Mais la famille Lykov fit encore plus: au début des années 40 elle s'enfonça profondément dans un coin sauvage et isolé de la taïga sibérienne, où elle disparut purement et simplement, jusqu'à ce qu'on retrouve par hasard sa trace en 1978.

Cette année-là, en effet, une mission géologique qui survolait l'immensité inhabitée de la Sibérie eut la surprise d'y détecter un potager, puis une maison rudimentaire.

Intrigués, ils se posèrent et tombèrent nez-à-nez avec six étranges personnes, deux parents et leur quatre enfants (deux hommes et deux femmes). Ces derniers avaient largement atteint la trentaine, et jamais rencontré d'autres personnes que leur famille.

Vêtus de vêtements de leur propre composition, s'exprimant dans un russe archaïque, tous firent d'abord preuve de méfiance avant d'inviter les nouveaux venus chez eux, non sans les avoir sondés sur leurs opinions religieuses.

Le journaliste Vassili Peskov, qui les connut ensuite, raconte leur odyssée dans le passionnant Ermites de la taïga.

Ce livre décrit la mise en place de liens entre les ermites et les gens de l'extérieur, ainsi que leur découverte mutuelle.

On prend la mesure de l'inflexibilité de leur foi, qui s'exprime par d'incessantes prières, un dogmatisme très fort et un nombre de choses strictement défendues, à commencer par quantité d'aliments.

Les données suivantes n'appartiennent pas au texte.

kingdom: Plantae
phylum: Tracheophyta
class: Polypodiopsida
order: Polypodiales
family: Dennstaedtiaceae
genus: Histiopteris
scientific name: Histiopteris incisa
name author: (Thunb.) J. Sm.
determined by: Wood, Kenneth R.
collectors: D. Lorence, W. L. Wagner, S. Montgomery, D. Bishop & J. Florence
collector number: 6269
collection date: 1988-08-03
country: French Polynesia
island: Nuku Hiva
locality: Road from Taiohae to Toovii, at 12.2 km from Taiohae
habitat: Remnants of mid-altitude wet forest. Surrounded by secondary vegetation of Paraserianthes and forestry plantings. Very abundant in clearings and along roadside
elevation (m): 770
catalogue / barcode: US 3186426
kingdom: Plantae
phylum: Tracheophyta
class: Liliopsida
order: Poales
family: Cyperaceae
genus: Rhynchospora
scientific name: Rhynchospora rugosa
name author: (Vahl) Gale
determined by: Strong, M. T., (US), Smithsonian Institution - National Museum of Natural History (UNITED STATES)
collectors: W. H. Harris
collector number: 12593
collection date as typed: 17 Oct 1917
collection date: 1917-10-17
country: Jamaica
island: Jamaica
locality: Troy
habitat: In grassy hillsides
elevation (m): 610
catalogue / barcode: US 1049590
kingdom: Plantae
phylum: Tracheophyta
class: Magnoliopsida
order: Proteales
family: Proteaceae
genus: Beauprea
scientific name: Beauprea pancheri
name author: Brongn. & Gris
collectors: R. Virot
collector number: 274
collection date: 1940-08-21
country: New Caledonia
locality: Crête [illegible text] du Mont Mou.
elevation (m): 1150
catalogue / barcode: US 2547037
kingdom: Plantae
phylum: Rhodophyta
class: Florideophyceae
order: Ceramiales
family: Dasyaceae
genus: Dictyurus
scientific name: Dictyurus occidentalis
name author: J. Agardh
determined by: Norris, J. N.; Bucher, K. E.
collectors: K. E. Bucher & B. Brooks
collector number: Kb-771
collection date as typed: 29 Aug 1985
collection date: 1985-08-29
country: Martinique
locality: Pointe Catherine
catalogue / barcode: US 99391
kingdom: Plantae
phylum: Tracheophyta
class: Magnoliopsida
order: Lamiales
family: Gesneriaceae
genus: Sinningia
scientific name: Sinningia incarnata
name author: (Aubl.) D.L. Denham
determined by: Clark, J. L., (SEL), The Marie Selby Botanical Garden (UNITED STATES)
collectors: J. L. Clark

On comprend d'ailleurs que c'est cette loi divine qui leur a permis de survivre si longtemps, même si la force de caractère du père y est évidemment pour beaucoup.

On les voit peu à peu se rapprocher des géologues et du journaliste, et on se rend compte qu'il était temps que la rencontre se fasse: la dureté de la vie dans la taïga leur aurait été bien plus vite fatale sans l'aide bienvenue de ces nouveaux arrivants.

L'aide du monde extérieur, certes filtrée selon les préceptes vieux-croyants, devient en effet essentiel à leur survie, d'abord par les outils et vêtements, ensuite et peut-être surtout par la chaleur et les contacts humains, surtout après la mort rapide de quatre d'entre eux, ne laissant que le père et une fille, Agafia (sans qu'on sache vraiment de quoi les quatre autres moururent).

Sans les coups de mains et les dons des Soviétiques qui, passionnés et émus par cette histoire envoyèrent argent et cadeaux à la famille, il est clair qu'ils n'auraient pas pu faire face.

Lorsque le patriarche mourut à son tour, la survivante décida à l'étonnement général de rester dans son ermitage malgré la solitude totale.

Comme les Tristanais, elle tourna le dos au monde moderne pour n'en garder que ce qui l'arrangeait, et son bon sens, et son intelligence marquent le lecteur comme ils ont marqué les Soviétiques, qui n'ont cessé d'écrire à la recluse et de lui envoyer de l'aide.

La fascination que les Lykov exerce a également attiré dans la taïga toute sorte de gens, certains tentant de les approcher pour les étudier, se marier, ou même les arnaquer sur une rumeur de trésor.

Il semble qu'Agafia vive encore aujourd'hui, à plus de 70 ans, toujours perdue dans sa taïga natale et satisfaite de l'être.